Taiwan is a modern industrialized megalopolis clinging to the fringes of an ancient culture; a string of teeming cities at the feet of a glorious mountain range. It has traditional noodles from a 7-Eleven, aboriginal tribes in mini-skirts and a day of temple rituals followed by waterslide rides. (from Lonely Planet)
Go visit Taiwan.
I had a meeting with the cultural representative of the Taiwan office in TelAviv-Israel this week. Mr. Eddie Yang, who I first met on Chinese New Years at the Taiwanese ambassadors’ house party, met with me to discuss Taiwanese education. After the official business was done, I discussed with Mr. Yang how Taiwan is perceived around the world, and he told me about some of Taiwan’s recent activities. The representative has kindly requested that I help further promote Taiwan tourism and the latest Taiwan World Health Organization (WHO) UN Bid in Israel. Mr. Yang was thrilled to hear about our little English expat Taiwanese blogosphere and the Taiwanderful project, gave me a few DVDs and promotional material, and directed me to a blog on the WHO issue that he hopes expats will login and write their comments.
I wrote about Israel’s (surprising) support for Taiwan’s UN bid a few months ago, and after the SARS crisis it’s obvious why the WHO is important for Taiwan.
About Taiwan’s WHO bid
What I don’t get is why a Taiwanese official would direct me to what seems like an amateur blogspot blog? I agree with Michael Turton :
A friend of mine in the Taiwan government sent me this link to a new blog set up by Taiwan Thinktank to promote the island’s entry into the World Health Organization (WHO). I heartily agree that our fair island should be a member, but ….well…. see for yourself. It’s a blogspot blog. Taiwan is not in the name. The header and sidebar pics have nothing to do with Taiwan (a fat white baby??). The owner is anonymous. No tagging system is used. No sitemeter or other metering service is apparent. Outgoing links appear to be limited. The owner of the blog appears to be unaware that blogging is about building community….. just a minor but illustrative example of the ongoing problem the Green side has in handling communications with the outside world.
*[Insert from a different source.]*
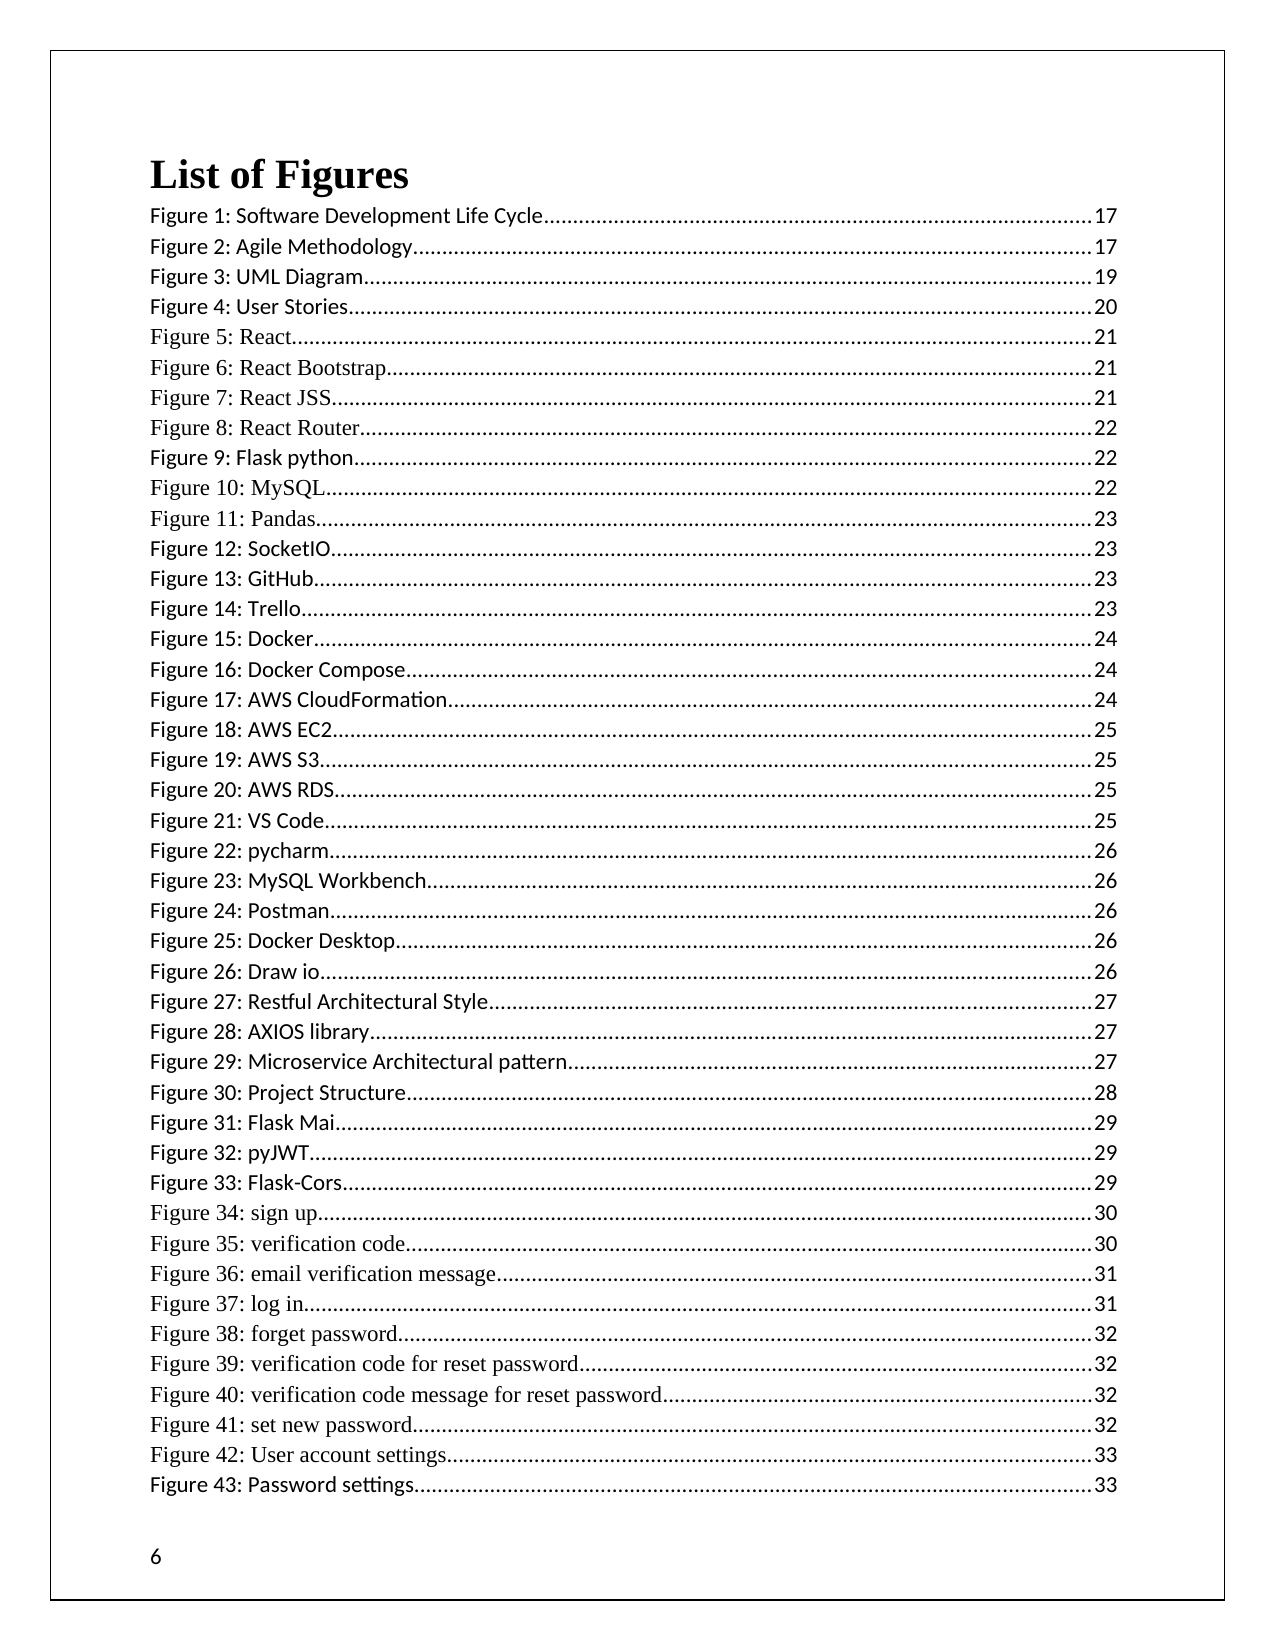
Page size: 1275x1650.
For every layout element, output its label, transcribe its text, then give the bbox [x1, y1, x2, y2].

Does this mean giving up the fight? then why personally invite me to visit the site and invite others? Strange. I do think the 2006 official website – "WHO needs help, Take Taiwan’s hand, Give Taiwan a role" – is more efficient, even though Taiwan’s applying for a full membership now, having previously requested an observation status. Heck, even the 2003 site looks better.
On the latest WHO bid :
Taiwan said Thursday it is planning to launch a new bid to join the World Health Organization (WHO) as a member under the name "Taiwan" in a move likely to anger rival China. [...]
Since 1997, Taipei’s annual attempts to become an observer at the WHA as a "health entity" have been thwarted by Beijing, which considers the island part of its territory awaiting reunification. [...]
Taiwan was evicted from the WHO in 1972, a year after losing the "China" seat in the United Nations to Beijing. Names and titles are highly symbolic issues in the row between Taiwan and China, which split after the end of a civil war in 1949.
Taiwan is not eligible for membership in the World Health Organization, nor is it even qualified to apply, a Chinese government spokesman said late on Sunday. "The WHO is a specialized U.N. agency which only sovereign nations can join, Taiwan is not qualified at all to join or apply for a membership". [...]
Taiwan has sought observer status in the Geneva-based WHO in past years under its official name, the Republic of China. But the attempts were all blocked by China, which has more diplomatic allies among the WHO’s 193 member states than Taiwan, recognized by only a handful of small nations mostly in Africa, the South Pacific and Central America. [...]
"No matter how Taiwan authorities change their tricks, their attempt to use the health issue to serve ‘Taiwan independence’ will never succeed," Qin said.
Seems a bit hopeless, as was the UN bid that applied as "Taiwan" instead of ROC, but success might not be what Taiwan’s hoping for with those bids. More from Michael :
Taiwan has adopted this strategy for two reasons, the first being a general sense of frustration among Taiwanese voters with past failures of pursuing observer status under the “meaningful participation” banner. A recent poll by the private organization Taiwan Thinktank in Taipei showed 94.9 percent of people interviewed believe that Taiwan should be a member of the WHO, and after a decade of failure the democratic government there now seems open to trying something new.